There are early signs of this labor market mismatch in some states. For instance, while the labor market is very tight in Vermont and New Hampshire, the labor market is showing more slack in Hawaii, California and New York. Relatively low wage service jobs in the leisure and hospitality sector are accounting for a disproportionate share of these job losses, a disconnect that will likely remain in place at least through the end of next year.
“It would be hard to design a labor market shock that more drastically targeted low-wage workers. We’re seeing widening of existing inequalities and a rise in the risk of long-term labor force detachment and economic scarring in the most affected states,” said Fitch Senior Director Olu Sonola. ‘The segment of the population that has been unemployed for an extended period of time is most at risk for the impending government support cliff.’

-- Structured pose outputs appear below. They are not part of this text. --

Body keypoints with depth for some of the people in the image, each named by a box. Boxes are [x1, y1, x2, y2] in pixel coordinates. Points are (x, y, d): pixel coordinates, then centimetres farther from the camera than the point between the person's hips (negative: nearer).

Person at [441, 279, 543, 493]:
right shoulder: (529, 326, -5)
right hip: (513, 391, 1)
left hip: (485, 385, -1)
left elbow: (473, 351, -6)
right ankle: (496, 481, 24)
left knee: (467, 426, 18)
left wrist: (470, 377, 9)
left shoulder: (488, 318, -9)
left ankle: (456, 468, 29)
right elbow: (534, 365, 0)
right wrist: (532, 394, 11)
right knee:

This mismatch shines more of a light on the employment to population ratio (EPR), which Fitch views as a more holistic measure of disequilibrium than the unemployment rate because it combines the impact of both labor force participation and unemployment. South Dakota, Kansas and Mississippi are the only states that are now back to pre-pandemic EPR levels. However, despite significant recovery, Mississippi, West Virginia and New Mexico have the lowest three EPR levels. This suggests that that the long-term economic growth trajectory of these states will likely continue to be slower, relative to other states, absent offsetting productivity gains. ‘U.S. States Labor Market: Disparities in Pandemic Job Losses to Persist Beyond 2022’ is available at ‘www.fitchratings.com’.